Corporate Social Responsibility

For many years, corporations were only concerned with making money. That was the ultimate goal. Now, companies are also concerned also about society's welfare. Corporate social responsibility is a business's concern for society's welfare. This means that marketing managers are interested in long-term corporate interests and also society's health.


A new philosophical trend in social responsibility is called sustainability. It is the thought that if a company helps society through their business as a main goal, then they will reap success. Companies can look to solve society's problems by creating a product or service to fulfill a need, and they will profit and help the world. Other examples of products made by companies that embrace this philosophy would be makeup creams made from ingredients that are imported from developing companies to help their country's growth. Another example would be ice cream maker, Ben & Jerry's, who pride themselves in supporting charities. Ben & Jerry's have been donating a full 7.5% of pretax profits to different charitable institutions.

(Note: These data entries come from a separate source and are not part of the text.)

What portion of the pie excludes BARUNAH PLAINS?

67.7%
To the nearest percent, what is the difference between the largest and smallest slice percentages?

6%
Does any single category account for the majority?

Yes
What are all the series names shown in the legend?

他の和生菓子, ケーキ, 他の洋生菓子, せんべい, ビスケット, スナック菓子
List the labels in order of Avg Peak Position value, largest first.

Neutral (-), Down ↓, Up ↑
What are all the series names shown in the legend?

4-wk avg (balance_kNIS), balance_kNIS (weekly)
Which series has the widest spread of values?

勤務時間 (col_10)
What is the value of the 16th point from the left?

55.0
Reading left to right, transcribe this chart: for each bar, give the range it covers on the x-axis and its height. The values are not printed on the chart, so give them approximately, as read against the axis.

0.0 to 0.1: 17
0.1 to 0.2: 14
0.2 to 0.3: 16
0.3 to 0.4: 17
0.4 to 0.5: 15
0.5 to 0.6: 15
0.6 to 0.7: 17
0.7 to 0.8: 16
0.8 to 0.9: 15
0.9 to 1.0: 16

Sustainability's forward thinking revolves around creating new products that, in the long run, will create improvement over time for society's ills. A current example would be a backpack designed with solar panels to charge electronic devices or 100% biodegradable, recycled, cardboard coffins.

Stakeholder Theory

Another way that companies can embrace social responsibility is through a different approach called stakeholder theory. This theory's central focus is that social responsibility is really giving attention to every stakeholder in the entire company whether it be the employees, customers, owners, suppliers, management or the community.

The following is how each stakeholder would view social responsibility from their company. It is a more widespread approach and far reaching. Employees want to have a good, secure job and excellent wages, while management wants happy workers and profits. Customers expect excellent customer service and high quality products while the community wants a corporation to pay their taxes, offer their citizens good wages and help support the environment by not polluting. Suppliers want their business to remain plentiful, and owners, of course, want a financial return or an excellent profit.

Arguments Against Corporate Social Responsibility

The most common reason against social responsibility is that critics feel the main purpose of a corporation is to just make a profit for their stakeholders. Nonprofits should be the only institutions concerned about society, not for-profit businesses. Critics state that for most companies to participate in a socially responsible way, they need to spend more of their firm's money and, in the end, are costing their shareholders a profit. For example, if a company is going to import ingredients from a developing nation instead of using a well-known source, then the added cost of importing will drive down a company's total profits.

Another argument against social responsibility is that companies are around to produce products and services and do not have the knowledge to actually help society effectively.

Lastly, the added expense of social responsibility could make an American company less competitive globally and, in the end, be run out of business. If a company is giving money away, such as Ben & Jerry's, then the lesser profits could hurt their expansion or even make them lose out to a company that does not donate profits.

Arguments for Social Responsibility

There are many strong arguments for companies adopting a social responsibility philosophy. The most basic argument is that it's just the right thing for companies to do. Companies should care about society and help improve it for all of their stakeholders. Many of society's problems, such as pollution, poor wages and damaged cities, have occurred because of companies, so it is their responsibility to fix them.